PROVIDED RECORDS:
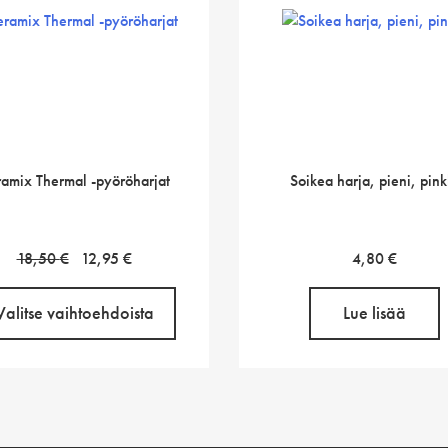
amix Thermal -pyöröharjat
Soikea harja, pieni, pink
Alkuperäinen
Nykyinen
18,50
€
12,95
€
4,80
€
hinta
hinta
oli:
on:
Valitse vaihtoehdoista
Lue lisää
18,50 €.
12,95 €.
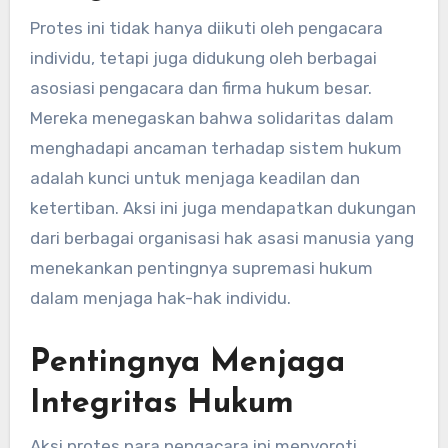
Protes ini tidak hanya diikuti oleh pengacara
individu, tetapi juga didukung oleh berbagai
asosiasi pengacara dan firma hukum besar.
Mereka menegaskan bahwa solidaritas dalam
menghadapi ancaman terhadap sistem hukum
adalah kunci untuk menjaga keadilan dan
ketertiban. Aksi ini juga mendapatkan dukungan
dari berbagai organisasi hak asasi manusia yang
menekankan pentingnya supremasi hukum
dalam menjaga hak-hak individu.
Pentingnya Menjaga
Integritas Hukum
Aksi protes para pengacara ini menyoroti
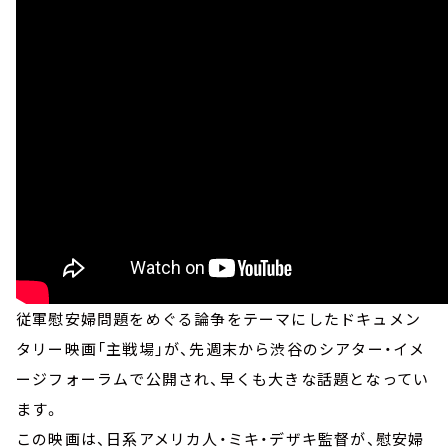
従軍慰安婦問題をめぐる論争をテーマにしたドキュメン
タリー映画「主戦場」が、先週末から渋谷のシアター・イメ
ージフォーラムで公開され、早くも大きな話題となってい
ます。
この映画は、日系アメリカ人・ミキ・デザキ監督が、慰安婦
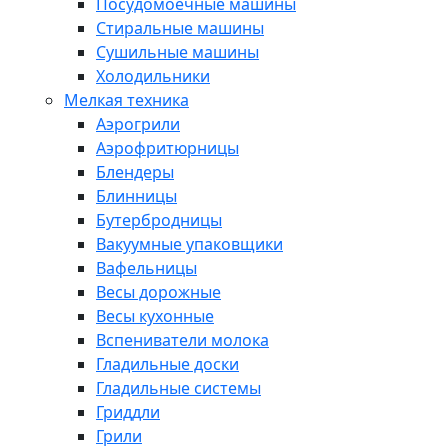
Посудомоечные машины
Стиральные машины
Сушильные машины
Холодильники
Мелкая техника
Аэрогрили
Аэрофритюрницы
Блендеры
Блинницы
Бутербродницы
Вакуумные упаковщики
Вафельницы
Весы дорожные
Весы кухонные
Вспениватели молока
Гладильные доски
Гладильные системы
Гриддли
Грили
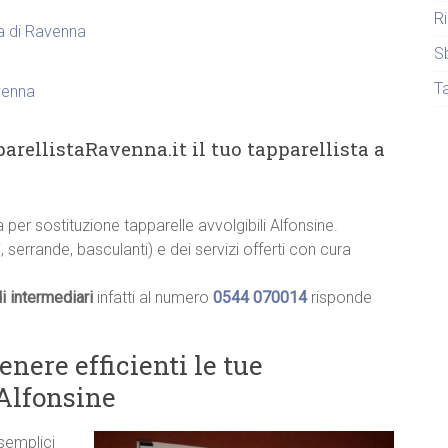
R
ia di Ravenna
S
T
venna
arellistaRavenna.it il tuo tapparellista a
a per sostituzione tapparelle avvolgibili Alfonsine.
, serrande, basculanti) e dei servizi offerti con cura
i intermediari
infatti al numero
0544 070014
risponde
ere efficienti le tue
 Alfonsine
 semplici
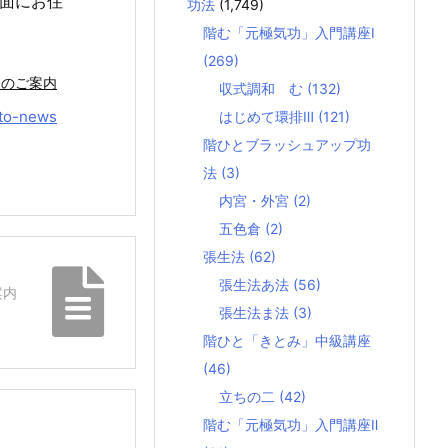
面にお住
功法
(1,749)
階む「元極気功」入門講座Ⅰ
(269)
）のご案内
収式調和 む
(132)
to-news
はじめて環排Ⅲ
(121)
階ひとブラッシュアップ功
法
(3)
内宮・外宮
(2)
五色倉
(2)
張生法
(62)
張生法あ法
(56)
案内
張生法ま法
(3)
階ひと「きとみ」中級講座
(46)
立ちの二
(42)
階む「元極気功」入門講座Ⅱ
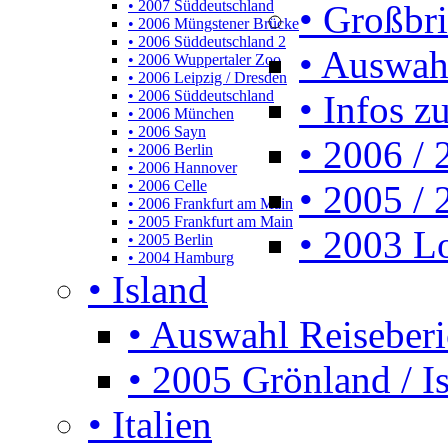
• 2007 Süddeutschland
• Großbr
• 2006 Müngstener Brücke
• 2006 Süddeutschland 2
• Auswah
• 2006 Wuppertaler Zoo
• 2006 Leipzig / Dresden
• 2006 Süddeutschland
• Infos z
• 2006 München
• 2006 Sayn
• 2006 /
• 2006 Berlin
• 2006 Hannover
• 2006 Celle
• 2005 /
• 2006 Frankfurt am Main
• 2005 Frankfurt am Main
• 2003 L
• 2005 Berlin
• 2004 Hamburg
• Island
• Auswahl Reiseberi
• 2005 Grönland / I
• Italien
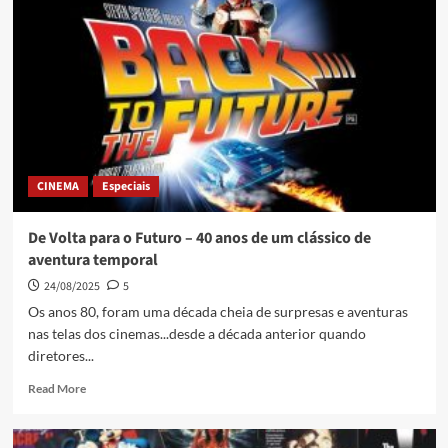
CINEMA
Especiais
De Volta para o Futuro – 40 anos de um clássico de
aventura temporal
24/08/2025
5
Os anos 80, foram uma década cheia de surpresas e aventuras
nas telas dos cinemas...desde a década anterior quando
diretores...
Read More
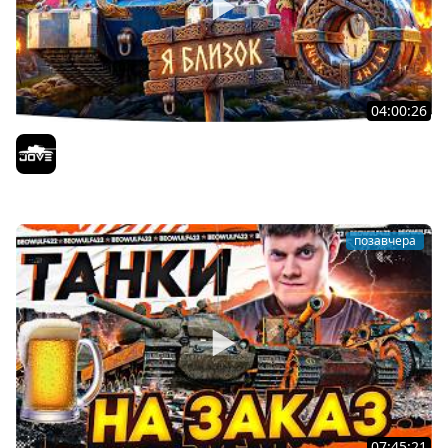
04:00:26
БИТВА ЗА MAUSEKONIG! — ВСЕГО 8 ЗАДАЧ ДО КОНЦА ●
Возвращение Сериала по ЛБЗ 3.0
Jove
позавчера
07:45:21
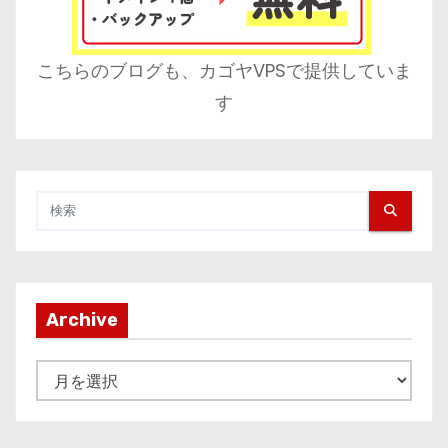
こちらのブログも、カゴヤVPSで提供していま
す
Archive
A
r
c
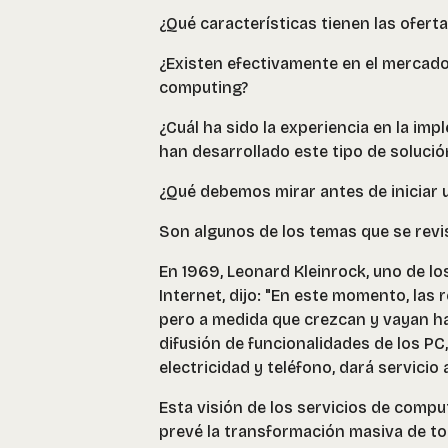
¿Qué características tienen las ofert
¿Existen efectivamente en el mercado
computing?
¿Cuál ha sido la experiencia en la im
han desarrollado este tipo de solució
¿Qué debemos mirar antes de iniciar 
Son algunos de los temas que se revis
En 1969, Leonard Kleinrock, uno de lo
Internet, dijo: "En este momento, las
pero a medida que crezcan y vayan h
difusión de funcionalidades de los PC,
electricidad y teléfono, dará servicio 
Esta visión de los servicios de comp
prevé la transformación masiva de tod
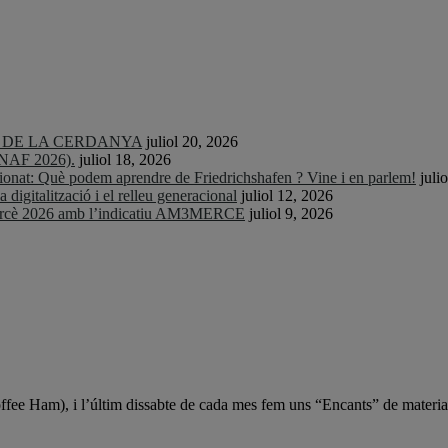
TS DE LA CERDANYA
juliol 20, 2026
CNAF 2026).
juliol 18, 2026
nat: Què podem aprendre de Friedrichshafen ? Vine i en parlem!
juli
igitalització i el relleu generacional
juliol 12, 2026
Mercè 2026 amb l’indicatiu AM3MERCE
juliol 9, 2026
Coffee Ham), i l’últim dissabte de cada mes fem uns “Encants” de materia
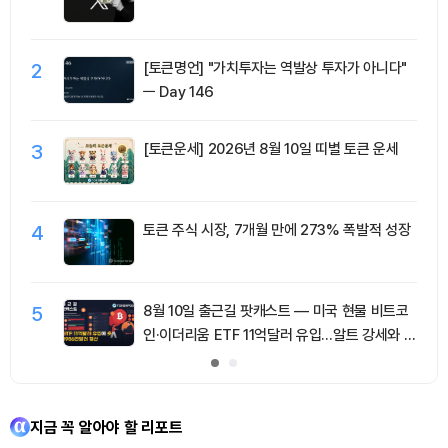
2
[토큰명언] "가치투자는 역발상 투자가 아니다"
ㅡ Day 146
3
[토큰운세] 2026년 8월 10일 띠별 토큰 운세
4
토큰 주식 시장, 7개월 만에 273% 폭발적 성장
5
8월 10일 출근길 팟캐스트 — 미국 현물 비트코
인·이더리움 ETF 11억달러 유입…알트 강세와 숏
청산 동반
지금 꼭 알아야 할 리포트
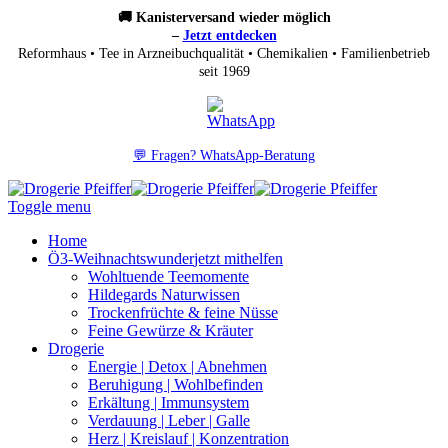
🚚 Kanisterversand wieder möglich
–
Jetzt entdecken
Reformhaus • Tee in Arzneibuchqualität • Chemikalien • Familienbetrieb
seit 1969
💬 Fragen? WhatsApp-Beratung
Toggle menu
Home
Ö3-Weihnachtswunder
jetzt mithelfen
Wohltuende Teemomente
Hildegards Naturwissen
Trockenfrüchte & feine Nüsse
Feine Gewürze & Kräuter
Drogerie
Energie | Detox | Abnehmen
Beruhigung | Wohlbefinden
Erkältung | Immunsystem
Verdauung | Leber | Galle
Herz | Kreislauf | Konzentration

DIRECTIONS:
Where a line in the listing above contains "juliol", copy that line.

REPLY:
juliol 20, 2026
juliol 18, 2026
juliol 12, 2026
juliol 9, 2026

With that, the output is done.